(RAW DATA begins)

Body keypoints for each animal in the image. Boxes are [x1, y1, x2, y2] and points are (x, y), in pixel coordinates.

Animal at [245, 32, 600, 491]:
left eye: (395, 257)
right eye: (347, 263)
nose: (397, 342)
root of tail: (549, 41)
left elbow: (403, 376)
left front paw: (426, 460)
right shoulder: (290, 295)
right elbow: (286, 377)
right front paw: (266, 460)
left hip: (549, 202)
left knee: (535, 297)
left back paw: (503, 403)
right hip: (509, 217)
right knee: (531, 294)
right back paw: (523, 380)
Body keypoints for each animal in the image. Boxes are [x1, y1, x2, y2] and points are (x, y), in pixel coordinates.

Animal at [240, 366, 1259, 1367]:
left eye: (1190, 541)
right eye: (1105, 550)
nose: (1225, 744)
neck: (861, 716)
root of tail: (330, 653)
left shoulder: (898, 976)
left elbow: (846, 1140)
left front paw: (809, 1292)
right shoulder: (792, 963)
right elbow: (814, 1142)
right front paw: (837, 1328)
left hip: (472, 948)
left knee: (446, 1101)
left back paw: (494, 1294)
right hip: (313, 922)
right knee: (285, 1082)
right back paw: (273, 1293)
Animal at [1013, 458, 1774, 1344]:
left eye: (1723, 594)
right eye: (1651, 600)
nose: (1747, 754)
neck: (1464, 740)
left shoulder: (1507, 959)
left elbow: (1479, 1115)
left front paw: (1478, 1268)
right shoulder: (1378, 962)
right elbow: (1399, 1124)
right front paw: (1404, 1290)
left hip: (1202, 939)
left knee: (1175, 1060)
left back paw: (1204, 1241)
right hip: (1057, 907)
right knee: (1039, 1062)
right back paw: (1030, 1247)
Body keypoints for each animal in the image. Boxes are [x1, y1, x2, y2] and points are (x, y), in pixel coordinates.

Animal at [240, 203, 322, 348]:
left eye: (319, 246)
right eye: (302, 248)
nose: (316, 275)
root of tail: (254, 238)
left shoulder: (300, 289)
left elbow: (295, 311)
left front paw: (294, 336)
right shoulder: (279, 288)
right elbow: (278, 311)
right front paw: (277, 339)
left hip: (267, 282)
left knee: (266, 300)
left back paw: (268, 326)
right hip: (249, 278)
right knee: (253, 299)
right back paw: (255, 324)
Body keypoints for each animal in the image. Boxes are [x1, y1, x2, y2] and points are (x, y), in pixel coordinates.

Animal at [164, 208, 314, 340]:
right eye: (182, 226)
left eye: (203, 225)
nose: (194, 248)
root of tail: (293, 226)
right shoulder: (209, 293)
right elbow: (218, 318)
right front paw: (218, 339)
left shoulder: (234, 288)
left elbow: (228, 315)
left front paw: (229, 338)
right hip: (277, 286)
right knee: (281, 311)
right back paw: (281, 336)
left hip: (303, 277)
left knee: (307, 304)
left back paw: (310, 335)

(RAW DATA ends)

# TRY IT
Within these records, how many lines include the word "shoulder"? The reply should be that number alone.

# SOLUTION TO THIS TASK
9